## AUFGABEN
1. Wie viele Schülerinnen und Schüler besichtigten laut dem Bericht über den Schülerbesuch in Berlin den Deutschen Bundestag?
2. Prüfen Sie anhand des Berichts über den Schülerbesuch in Berlin, ob die folgenden Aussagen zutreffen. Antworten Sie jeweils mit Ja oder Nein und zitieren Sie die entscheidenden Worte des Berichts.
(a) Für das Gespräch mit den Jugendlichen hatte Stracke den Sitzungssaal der CDU/CSU-Bundestagsfraktion reserviert.
(b) Das Rollenspiel „Plenarsitzung“ fand im Reichstagsgebäude statt.
(c) Als Beispiel für unterschiedliche technische Standards nannte Stracke die Größe von Rückspiegeln.
3. Zählen Sie alle Vorteile auf, die Stracke laut dem Bericht über den Schülerbesuch in Berlin der Anerkennung gleichwertiger Standards durch das Abkommen zuschreibt.

## TEXTBLOCK
____

30.03.2015
BT

Schülerinnen und Schüler des Jakob-Brucker-Gymnasiums besuchen Stephan Stracke in Berlin

Vergangene Woche besuchte die 11. Jahrgangsstufe des Jakob-Brucker-Gymnasiums Kaufbeuren im Rahmen ihrer Studienfahrt die Hauptstadt. Auf Einladung des Allgäuer Bundestagsabgeordneten Stephan Stracke (CSU) haben die rund 140 Schülerinnen und Schüler und ihre Lehrer auch den Deutschen Bundestag besichtigt.

Ein Vortrag auf der Besuchertribüne des Plenarsaals erläuterte der Gruppe die Aufgaben und die Arbeitsweise des Parlaments. Als sozialpolitischer Sprecher der CSU-Landesgruppe im Deutschen Bundestag stand Stracke den Jugendlichen außerdem für ein Gespräch zur Verfügung. Stracke hatte zu diesem Zweck extra den Sitzungssaal der CDU/CSU-Bundestagsfraktion im Reichstagsgebäude reserviert. In dem Raum, in dem sonst die Abgeordneten von CDU und CSU politische Fragen entscheiden, beantwortete Stracke zahlreiche Fragen der Schülerinnen und Schüler zu seinem persönlichen Werdegang und zu aktuellen Themen.

Auf Nachfrage zum intensiv diskutierten Handelsabkommen zwischen Europa und den USA (TTIP) erklärte Stracke, dass derzeit viele technische Standards in den USA und der EU unterschiedlich wären, obwohl sie das gleiche Ziel verfolgten. Das gelte z.B. in der Automobilindustrie für die Größe von Rückspiegeln. „Das hat zur Folge, dass ein in Bayern produziertes Auto nicht ohne umfangreiche Anpassungen in den USA verkauft werden darf.“ Deshalb sei es das Ziel, mit dem Abkommen gleichwertige Standards anzuerkennen. Das spare Kosten und erleichtere die Ausfuhr von Waren in die USA. „Damit verbessern sich die Chancen unserer exportorientierten Mittelstandsunternehmen im internationalen Wettbewerb – auch im Allgäu“, betonte Stracke abschließend.

Die Teilnahme am interaktiven Rollenspiel "Plenarsitzung" im Deutschen Dom am Berliner Gendarmenmarkt rundete den Besuch ab. In einem Nachbau des echten Plenarsaals schlüpften die Schülerinnen und Schüler in Rollen von Bundestagsabgeordneten und spielten unter professioneller Anleitung eine Plenarsitzung nach.

____

## DATENSÄTZE
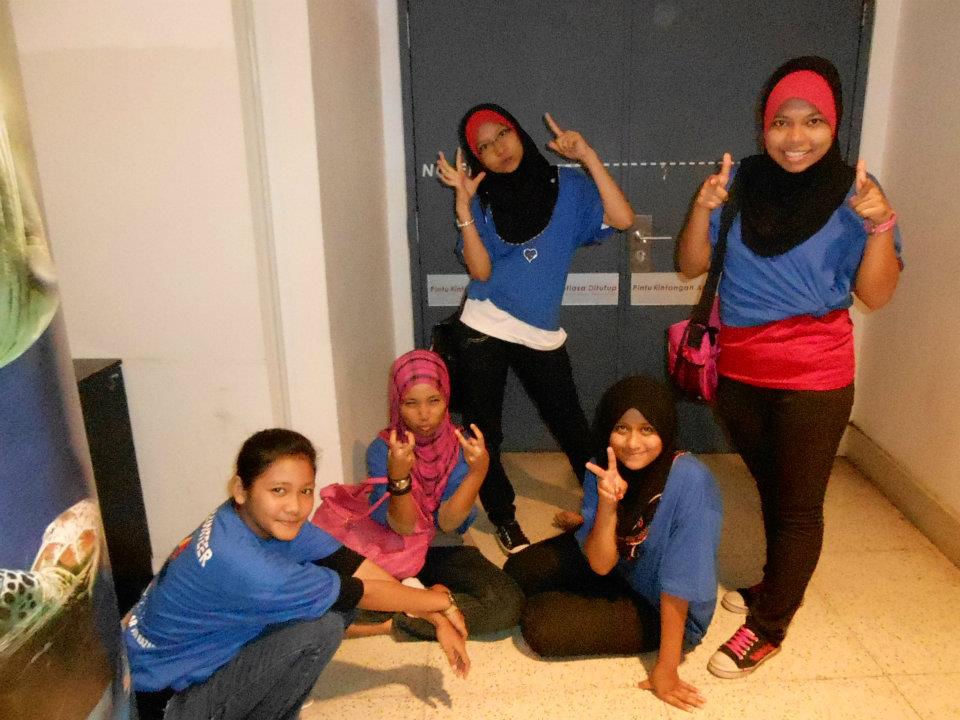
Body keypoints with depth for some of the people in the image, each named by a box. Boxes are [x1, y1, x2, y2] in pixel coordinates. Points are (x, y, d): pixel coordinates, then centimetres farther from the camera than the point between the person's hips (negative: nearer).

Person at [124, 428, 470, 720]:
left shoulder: (266, 520, -12)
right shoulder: (238, 563, -35)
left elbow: (354, 565, -10)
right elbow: (361, 592, -25)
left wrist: (438, 620, -10)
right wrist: (441, 601, -10)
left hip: (212, 647, 8)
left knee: (333, 602, -7)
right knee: (322, 626, -24)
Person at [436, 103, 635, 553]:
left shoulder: (567, 186, 1)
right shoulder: (481, 200, 2)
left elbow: (622, 219, -15)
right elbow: (480, 269, -11)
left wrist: (588, 157, -14)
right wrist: (463, 202, -16)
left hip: (542, 335, 0)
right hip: (484, 331, 1)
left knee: (571, 426, 9)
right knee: (484, 430, 8)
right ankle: (503, 517, 27)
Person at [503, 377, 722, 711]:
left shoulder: (689, 482, -33)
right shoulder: (603, 470, -16)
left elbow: (677, 585, -27)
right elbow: (600, 563, -20)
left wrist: (666, 668, -21)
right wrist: (607, 505, -37)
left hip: (662, 609, -5)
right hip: (617, 570, 6)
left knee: (540, 625, -15)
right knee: (518, 571, 4)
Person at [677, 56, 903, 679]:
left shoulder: (854, 190, -9)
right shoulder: (740, 181, -3)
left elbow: (875, 295, -10)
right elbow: (692, 266, -3)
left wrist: (881, 226, -26)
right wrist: (702, 208, -19)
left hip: (813, 377, -3)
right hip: (739, 370, 3)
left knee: (799, 505, 7)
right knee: (770, 488, 22)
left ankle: (769, 627, 25)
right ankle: (776, 585, 44)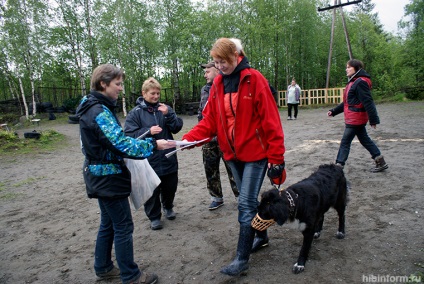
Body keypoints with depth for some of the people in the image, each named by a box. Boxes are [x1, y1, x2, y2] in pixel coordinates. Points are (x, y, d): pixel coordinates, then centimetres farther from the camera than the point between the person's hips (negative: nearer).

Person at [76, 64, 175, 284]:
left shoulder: (94, 107, 11)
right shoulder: (99, 112, -21)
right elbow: (122, 144, -28)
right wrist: (153, 145, -23)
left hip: (101, 176, 10)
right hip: (108, 177, -10)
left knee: (109, 223, 20)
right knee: (123, 226, 1)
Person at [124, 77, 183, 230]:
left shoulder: (165, 108, 4)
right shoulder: (135, 112, -4)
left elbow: (177, 128, -1)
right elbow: (130, 134, -9)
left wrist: (168, 114, -17)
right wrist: (148, 131, -22)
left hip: (169, 158, 3)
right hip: (149, 161, -3)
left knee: (170, 186, 17)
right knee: (152, 190, 7)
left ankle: (168, 206, 45)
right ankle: (154, 217, 28)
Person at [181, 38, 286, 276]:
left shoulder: (254, 79, -11)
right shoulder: (218, 84, 5)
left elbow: (270, 120, -13)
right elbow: (210, 120, 3)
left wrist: (276, 155, -14)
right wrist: (188, 138, -12)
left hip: (255, 152, -6)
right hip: (233, 153, 6)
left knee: (246, 203, -3)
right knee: (249, 200, 18)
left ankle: (242, 259, 10)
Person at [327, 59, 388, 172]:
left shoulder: (360, 82, -16)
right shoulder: (353, 82, 15)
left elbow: (368, 102, -21)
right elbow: (347, 102, 21)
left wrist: (373, 119, -22)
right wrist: (333, 111, 17)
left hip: (355, 119, -10)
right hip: (352, 119, 10)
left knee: (345, 142, -4)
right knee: (364, 139, 16)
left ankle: (339, 165, 2)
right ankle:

____

## IHRE ANTWORTEN
1. Rund 140 Schülerinnen und Schüler.

2.
(a) Ja: „Stracke hatte zu diesem Zweck extra den Sitzungssaal der CDU/CSU-Bundestagsfraktion im Reichstagsgebäude reserviert.“
(b) Nein: „im Deutschen Dom am Berliner Gendarmenmarkt“
(c) Ja: „Das gelte z.B. in der Automobilindustrie für die Größe von Rückspiegeln.“

3.
- Es spart Kosten.
- Es erleichtert die Ausfuhr von Waren in die USA.
- Es verbessert die Chancen der exportorientierten Mittelstandsunternehmen im internationalen Wettbewerb, auch im Allgäu.